The group of works awarded prizes at Arte para El Dorado (1986) evidences the range of non-figurative sculptural proposals to be found on the Colombian art scene in the eighties. Édgar Negret (1920?2012), whose career began in the forties, presented works from the Metamorfosis series which formed part of his final body of works. Those pieces consist of lattices in painted lightweight aluminum. The proposals by sculptors John Castles (b. 1946) and Ronny Vayda (b. 1954)—both of whom are architects—and by Marta Elena Vélez (b. 1938) were of a different nature. All three of those artists formed part of a group that, starting in the seventies, produced art that engaged the public space of the city of Medellín. While their languages differ, both Castles and Vayda use materials like iron and steel in untitled works. Castles’s piece entails creases in sheets of industrial materials, whereas Vayda makes use of heavyweight iron porticos.

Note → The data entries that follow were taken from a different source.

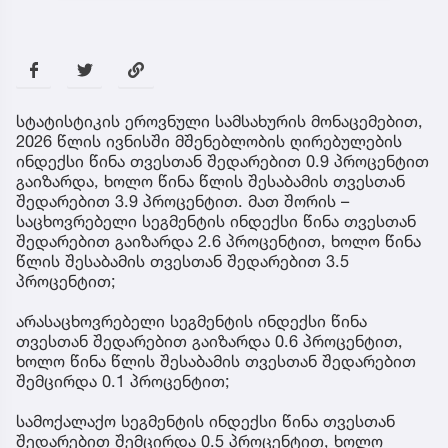
სტატისტიკის ეროვნული სამსახურის მონაცემებით,
2026 წლის ივნისში მშენებლობის ღირებულების
ინდექსი წინა თვესთან შედარებით 0.9 პროცენტით
გაიზარდა, ხოლო წინა წლის შესაბამის თვესთან
შედარებით 3.9 პროცენტით. მათ შორის –
საცხოვრებელი სეგმენტის ინდექსი წინა თვესთან
შედარებით გაიზარდა 2.6 პროცენტით, ხოლო წინა
წლის შესაბამის თვესთან შედარებით 3.5
პროცენტით;
არასაცხოვრებელი სეგმენტის ინდექსი წინა
თვესთან შედარებით გაიზარდა 0.6 პროცენტით,
ხოლო წინა წლის შესაბამის თვესთან შედარებით
შემცირდა 0.1 პროცენტით;
სამოქალაქო სეგმენტის ინდექსი წინა თვესთან
შედარებით შემცირდა 0.5 პროცენტით, ხოლო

Carlos Rojas (1933−97) and Bernardo Salcedo (1939−2007), on the other hand, engage in an “appropriation” of everyday materials. For Pórtico al Dorado, Rojas, whose career began in the fifties, erected a subtle iron structure, a sort of architectural space inside the public space. In Mar picado, part of a series of assemblages with metal saws that would continue until 1988, Salcedo explores the possible meanings of an object by altering its function and heeding a materiality with political-aesthetic implications. By means of montage, the drawing-based work proposed by Francisco López Arango (b. 1951) ventures into public space as the artist places an artistic Bomba in El Dorado International Airport. The work formulated by Adolfo Bernal (1954−2008), who was little known at the time, was radically different from the others: for Señal, the artist placed gabions (stone containers with metal mesh) in the hallways of the terminal. The untitled work by Consuelo Gómez Soto (b. 1956) juxtaposes materials like stone and wood that differ in terms of shape and texture. Lastly, Manolo Vellojín (1943?2013) produced Lingote for El Dorado, a work that hones the geometric stroke characteristic of his painting.
The works selected for Arte para El Dorado (1986), a competition organized and run by the Museo de Arte Moderno of Bogotá and the Departamento Administrativo de Aeronáutica Civil, were never installed in the airport. Years later, in 1994, a project spearheaded by art critic Ana María Escallón Emiliani (b. 1954), one that actually reached fruition, entailed transporting to El Dorado freeway the eight sculptures currently found there, specifically the following works by Colombian artists: Ventana by aforementioned artist Carlos Rojas; Horizonte by Édgar Negret; Doble victoria alada by Eduardo Ramírez Villamizar (1923?2004); Longos by Hugo Zapata (b. 1945); and Pedazo de río by Bernardo Salcedo. Works by foreign artists are El viajero by Argentine artist Antonio Seguí (b. 1934), who lives in France; Eclipse by Mexican artist Ángela Gurría (b. 1929); and Intiwatana by Peruvian artist Fernando de Szyszlo (b. 1925).